HEY PEDRO! thanks a million for that site! 
I looked it up a little more and people claim to have sucess with OD on prime, so I am going to try a simple double dose, and spray it directly on the hydra with a syringe and let you know what reaction I get from the ones I hit directly and the ones that just get the plain 'ol double dose. I am afraid to go higher with the shrimp, but we'll see how it goes.. 

Thanks Paula


----------



## Brian A (Sep 3, 2002)

Can we get an update on this? I am curious to see if the Prime worked.


----------



## fishcrazee (Mar 28, 2006)

It's amazing how many different uses seachem's products have! What I know so far is Excel for algae and Prime for hydras? Seachem's line is great, all these double uses help out a lot


----------



## jake (Feb 20, 2004)

Whenever I started to see some small hydra in my shrimp tanks, I just cut back the feeding and did some more water changes. They'd just disappear on their own.


----------



## Naja002 (Oct 12, 2005)

> Whenever I started to see some small hydra in my shrimp tanks, I just cut back the feeding and did some more water changes. They'd just disappear on their own.

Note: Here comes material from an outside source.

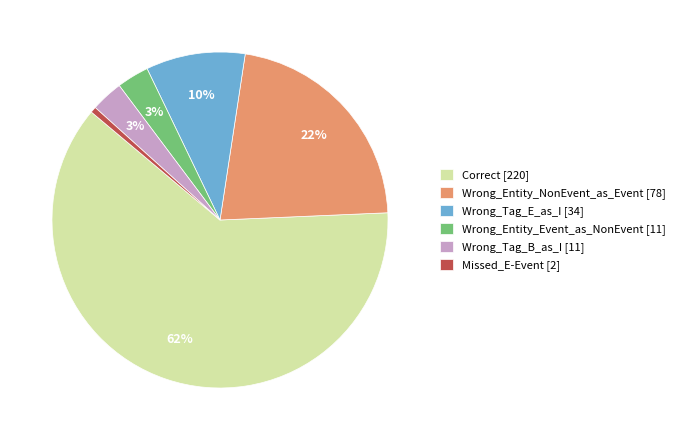

How many slices are in this pie chart?

6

What % of water do You change....?

I just discovered a Hydra yesterday, but I had no idea what it was. I removed 2 today.....

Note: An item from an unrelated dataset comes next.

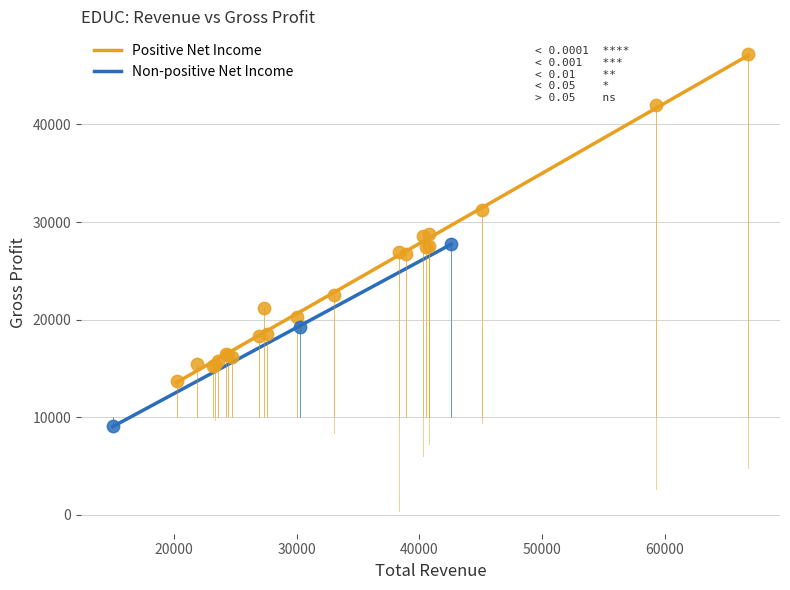

Which series has the largest Y range (max minus min)?

Positive Net Income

Will frequent small water changes work? ~10%?


----------



## jake (Feb 20, 2004)

Instead of 25% weekly, I changed 10% daily for awhile and watched how much I was feeding more closely. I also removed any decaying plant matter or other non-essential "crud" from the tank. The hydra was gone in about 2 weeks.


----------



## Naja002 (Oct 12, 2005)

Cool. Thanx!


----------



## turbosaurus (Nov 19, 2005)

The prime didn't work AT ALL... ZIP, NOTHING I spot treated directly on the hydra with a syringe and NO effect 


I did cut back on feeding microworms and it helped a little. I also noticed in my office tank that many of them just dissapeared on their own, the white ones all appear to be gone, but the smaller green ones are now muntiplying, they seem to cycle like that. The green ones stay much smaller than the white, so I am not so concerned, I don't think they could catch a shrimp, even a baby


----------



## Brian A (Sep 3, 2002)

Well i tired the Hydrogen Peroxide last night and it seemed to work. There were about 7 "spots" int he tank where they seemed to all group together. I would spot treat one spot, wait 30 minutes, then go in after the other spot. They all pulled in their arms and after a few minutes started to float away. I hope their dead and not just moving to a new area.


----------



## turbosaurus (Nov 19, 2005)

Let us know if it works for you.


----------



## AaronT (Apr 11, 2004)

I use the H2O2 method and it works well. I think you will find that they have been eradicated.


----------



## Brian A (Sep 3, 2002)

Yes, it looked like they were all gone when i checked last night. THey might be hiding somewhere, but at least now i know of a weapon to fight them.


----------